Take a boy whose family told him that he needed to “be a man,” and being a man meant playing sports and eventually getting a job to provide for his several kids and wife at home. If being a “man” is a lie and the boy shaped his life to fill that gendered expectation, he might bump into the scary thought that all of his life’s work has been for nothing. Or worse, the thought that he has not successfully become who his family wanted him to be. No one would want to feel that way. I certainly wouldn’t.
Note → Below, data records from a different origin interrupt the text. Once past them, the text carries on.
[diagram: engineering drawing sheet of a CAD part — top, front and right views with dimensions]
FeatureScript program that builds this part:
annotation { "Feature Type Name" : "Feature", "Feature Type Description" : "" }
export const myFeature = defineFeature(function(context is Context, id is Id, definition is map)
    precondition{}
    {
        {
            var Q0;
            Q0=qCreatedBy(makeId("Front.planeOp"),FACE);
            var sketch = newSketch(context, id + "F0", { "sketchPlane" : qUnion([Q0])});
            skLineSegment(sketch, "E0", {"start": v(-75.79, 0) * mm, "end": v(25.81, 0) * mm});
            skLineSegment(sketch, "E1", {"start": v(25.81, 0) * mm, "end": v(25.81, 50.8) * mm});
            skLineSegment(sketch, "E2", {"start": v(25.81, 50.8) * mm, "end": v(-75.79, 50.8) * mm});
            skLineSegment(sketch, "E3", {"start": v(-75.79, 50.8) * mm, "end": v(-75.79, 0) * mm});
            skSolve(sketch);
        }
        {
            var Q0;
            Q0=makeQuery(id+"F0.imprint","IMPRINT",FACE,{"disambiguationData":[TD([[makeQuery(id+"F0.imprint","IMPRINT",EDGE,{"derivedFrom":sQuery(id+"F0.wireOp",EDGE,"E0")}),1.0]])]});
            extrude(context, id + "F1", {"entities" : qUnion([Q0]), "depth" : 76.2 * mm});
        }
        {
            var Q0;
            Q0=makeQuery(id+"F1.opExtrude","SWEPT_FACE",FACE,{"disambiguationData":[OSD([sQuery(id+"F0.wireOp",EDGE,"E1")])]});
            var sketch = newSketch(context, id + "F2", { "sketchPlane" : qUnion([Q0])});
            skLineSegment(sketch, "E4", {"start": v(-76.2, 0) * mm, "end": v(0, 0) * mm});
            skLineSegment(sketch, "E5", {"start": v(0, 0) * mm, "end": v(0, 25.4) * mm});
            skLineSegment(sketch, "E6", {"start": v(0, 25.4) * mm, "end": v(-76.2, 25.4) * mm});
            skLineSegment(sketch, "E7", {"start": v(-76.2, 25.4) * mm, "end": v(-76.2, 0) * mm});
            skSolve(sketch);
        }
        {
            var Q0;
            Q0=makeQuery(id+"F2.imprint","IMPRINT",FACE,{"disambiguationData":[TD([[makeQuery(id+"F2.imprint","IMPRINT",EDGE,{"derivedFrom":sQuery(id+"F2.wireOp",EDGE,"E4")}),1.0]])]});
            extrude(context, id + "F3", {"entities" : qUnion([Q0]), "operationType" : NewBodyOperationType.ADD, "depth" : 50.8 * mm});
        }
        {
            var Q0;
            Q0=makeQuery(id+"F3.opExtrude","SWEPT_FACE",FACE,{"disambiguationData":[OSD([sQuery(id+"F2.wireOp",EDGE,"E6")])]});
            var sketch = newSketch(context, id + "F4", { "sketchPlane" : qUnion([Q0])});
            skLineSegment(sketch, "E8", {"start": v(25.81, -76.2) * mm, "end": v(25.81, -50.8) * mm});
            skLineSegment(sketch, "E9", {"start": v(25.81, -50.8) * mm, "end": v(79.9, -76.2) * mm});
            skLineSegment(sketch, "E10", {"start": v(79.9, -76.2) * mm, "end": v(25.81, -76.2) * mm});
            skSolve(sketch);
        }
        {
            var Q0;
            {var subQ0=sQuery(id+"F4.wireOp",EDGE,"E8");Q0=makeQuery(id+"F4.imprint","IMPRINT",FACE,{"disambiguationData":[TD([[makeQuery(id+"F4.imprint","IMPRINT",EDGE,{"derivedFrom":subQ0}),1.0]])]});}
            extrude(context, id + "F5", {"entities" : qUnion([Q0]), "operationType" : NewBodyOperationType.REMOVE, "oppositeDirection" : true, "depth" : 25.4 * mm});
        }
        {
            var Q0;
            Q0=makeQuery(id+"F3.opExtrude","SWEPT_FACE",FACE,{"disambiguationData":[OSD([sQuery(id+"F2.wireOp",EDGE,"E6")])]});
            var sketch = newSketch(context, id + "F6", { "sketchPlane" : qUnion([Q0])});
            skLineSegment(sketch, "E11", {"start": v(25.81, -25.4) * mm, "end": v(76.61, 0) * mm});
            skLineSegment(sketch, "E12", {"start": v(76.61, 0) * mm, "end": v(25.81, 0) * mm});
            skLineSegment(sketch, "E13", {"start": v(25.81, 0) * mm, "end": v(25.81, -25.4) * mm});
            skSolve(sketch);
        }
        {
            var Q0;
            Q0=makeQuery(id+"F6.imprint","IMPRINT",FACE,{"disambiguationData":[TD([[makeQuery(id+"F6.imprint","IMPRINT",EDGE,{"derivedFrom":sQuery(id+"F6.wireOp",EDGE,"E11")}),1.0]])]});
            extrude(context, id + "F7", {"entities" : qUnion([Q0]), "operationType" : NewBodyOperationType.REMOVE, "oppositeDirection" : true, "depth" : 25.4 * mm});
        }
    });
It makes perfect sense that some men resist having their identity and purpose snatched from them, and it tracks that they resist feminism — that is, if they are not given reassurance that feminist masculinity can exist, that men can still fulfill much of their identity in a feminist world.
Feminists must redefine, not destroy, manhood to men who would oppose gender equality. This comes through education. Currently, feminists aren’t doing such a great job of defining to men the elusive concept of feminist masculinity.
From what I’ve gathered, feminist education for men usually takes the form of vague no-nos: Don’t be toxically masculine; don’t objectify women; don’t follow the model your father or grandfather or father figure set for you.
A simple Google search for “how to fight sexism” shows this phenomenon of positive (do this) advice for women and negative (don’t do this) advice for men. The Council of Europe’s page on fighting sexism is titled “Sexism: See it. Name it. Stop it.” As the name suggests, it’s framed as what folks should do to stop men. Another article on the first page of that search is called “6 Ways to Shut Down Sexist Comments at Work.” In other words, “what people can do to shut down men who are doing the wrong thing.”
It is less common for feminists and feminist resources to tell men what they should do. It’s really no wonder men rebel, given that feminists rely primarily on negative reinforcement and nonconstructive criticism.
Talking solutions, one of the simplest large-scale ways to teach men how to operate in a feminist world is through role models in media that they consume.
Right now, positive feminist male role models do exist, but they’re few in number and very rarely make it into media geared toward men. For example, I consider “Queer Eye” cast members to be good male role models, but that show isn’t expressly marketed to straight men.
Defining a feminist male role model is a significant challenge for feminists in itself, but it’s one we need to undertake. My definition is certainly not the be-all and end-all of definitions, but most good male role models are active allies to women and do not penalize anyone of any gender for acting outside their traditionally assigned role. They also hold others to this standard.
Of course, role models aren’t the only way to educate men about feminism. Employers and educational institutions, for example, can start to focus more heavily on men when teaching about gender equality. According to Harvard Business Review, when men are deliberately engaged in gender inclusion programs, 96 percent of organizations see progress, compared to only 30 percent of organizations where men are not engaged.
In other words, Jan’s girls only “women in the workplace” seminar in the episode “Boys and Girls” from “The Office” was the wrong move. Jan should have focused on educating Michael and Dwight about feminism and sexual harassment instead of kicking Michael out of the conversation at every turn.
The bottom line is that feminism will not succeed unless men change. Men don’t oppose gender equality just to be malicious; they probably want to better themselves as people, just like everyone else. However, they won’t change on their own, especially if they don’t know how to be a good ally or why they should even try. It is imperative that, as feminists, we redirect some of our efforts toward patiently and positively educating men on how to be good feminists — without emasculating them.
Margot Rosenblatt SC ’23 is from New York, New York. She likes to wear light pink in hard STEM classes just to freak people out.